“Sometimes our stop-doing list needs to be bigger than our to-do list.” ~ Patti Digh
Let me take a moment to give thanks for some vitally important people (in no particular order) which I simply haven’t had time to do over the last several months. I’ve been crazy busy, but I’ve had a lot of help along the way.
Mom and Dad’s anniversary party would have never been a success without my family. My aunts Janet and Lois went above and beyond; Barbara, Linda Gail, Virginia, Judy, Charleen, Mabel, Phyllis, and uncles Harold, Darrel, Greg, and Phillip did the heavy lifting with the decorations, cleanup, and awesome ideas, but none of it would have happened without my cousins Missy, Mike, Renee, Jessica, and Lanelle. Eight or ten years ago, I put the family through a lot of needless angst, and while we all got our feelings hurt, this party was a testament that blood really is thicker than water. No matter what happened 50 years ago, 10 years ago, or anything yet to come, we get over it, move past it, love and support each other the way a family should. It might not be pretty, but we do it. My wish is for everyone to have such a resilient family unit.
Getting Janet back into her house was no small affair. My mother risked unmentionable personal loss to get that house built. She’s always been a risk taker. While I admire it, it also wears me out <insert laughter>. I wouldn’t have her any other way, though. It’s that indomitable spirit that has helped her survive more than her share of trials and tribulations. She worked her ass off to get Janet into that place. My cousin Stanya Franklin Terrell did the same. She washed until her little hands turned to pale prunes. Janet still wouldn’t be in without her. Terry Lykins has been like a member of our family for as long as I can remember, and when we needed help, he didn’t hesitate. Stacy Yelton and Annie Bassoni took time away from their free days to lend a hand. Sally Barker and Tim Conley have busted their butts, too, to help that little town survive and they have done right by us always. You just can’t ask for better people in your life than the people who have helped Janet, and that includes everyone who helped me get what she had left out: Rhonda Prater Crooks, LeeAnn Elam (and husband whose name I don’t remember), Charley and Kayla Conley, Betina and Anthony Gardner, Crystal Heis, Ken Trainor, Becky Ryder, Gordon Hogg, and John Hynes. It truly took a village to do this.
Mindy Cardenas keeps me sane all the way from Wisconsin. Yes, she’s super woman. Her husband and kids can confirm this. Our Friday talks have helped navigate extremely rough waters. More importantly, I am a more enlightened being because of her friendship. She never let’s me walk this journey alone, and I owe her a debt of gratitude that I can never repay. Meanwhile, Marie Dale, Crystal Heis, and Stacy Yelton keep me sane on the homefront. We’re our own little support group at work. We try to lunch together each day, and it’s the most important hour of the day for me.
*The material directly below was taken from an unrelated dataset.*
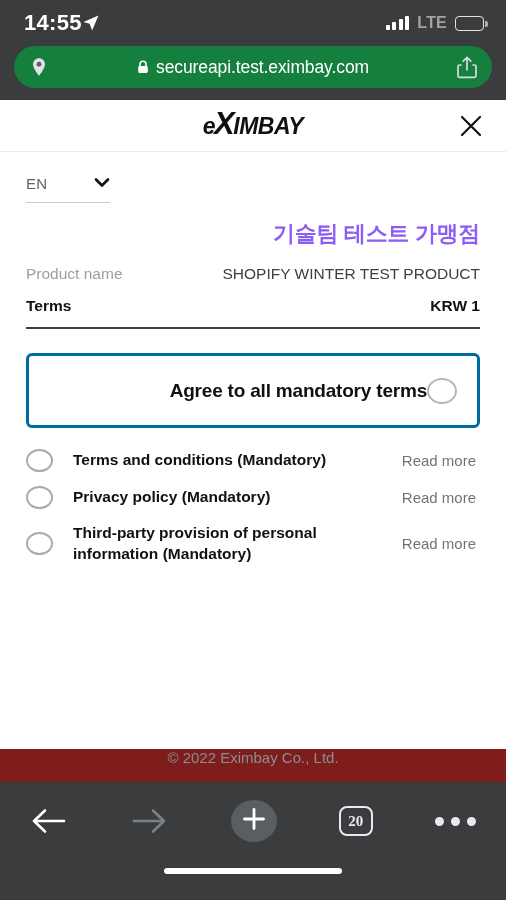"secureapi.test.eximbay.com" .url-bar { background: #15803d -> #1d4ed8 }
All the world’s problems are solved, and I learn something new at every sitting. Crazy busy would just be plain crazy without them.
Speaking of Stacy, she’s extraordinary. She takes care of my car (above). She looks after my cats. She gives me advice. She listens to me. She removes expired food from my kitchen to keep me from accidentally killing myself (or her). She knows all the things I don’t. I depend on her to fill in the blanks of what I don’t remember, and especially what I don’t remember to do because I’m too busy. Most importantly, she makes me laugh and she makes me thankful to have someone so important in my life. The very core of my being would be tragically lost without her. To call her a blessing would be an understatement.
Finally, my dad. It’s sappy as all get out to say that he’s my hero, but sap be damned, he really is. You talk about a guy who has overcome the odds: that’s dad. When I awoke from surgery earlier this week it was him I asked for. Instinctively, I knew I needed his calm, his soothing, his gentle nudge to gather my wits and get up. It was he who told me as we were walking into the hospital that morning, “Kopana, this is only a tune-up. We all need one every now and then.” His wisdom is simple, but he is right nearly 100% of the time. He laughs and talks to me now more than he did when I was a child. Most of the men closest to me have died. With the exception of my grandfathers, they’ve all died way too young. My life would be savagely poor without my pop, and I thank God she’s taking the best last.
There are so many others who help me along the way. Their gifts of kindness and compassion have not gone unnoticed. If you’re having a bad day, stop for one second and think about the last six months of your life. How many people have done something for you, helped you in some small way? There may be some you don’t even know about. Whether it’s one person or one thousand, you are rich beyond measure. Never take them for granted. Say thank you even when they’ve done nothing in particular to warrant it.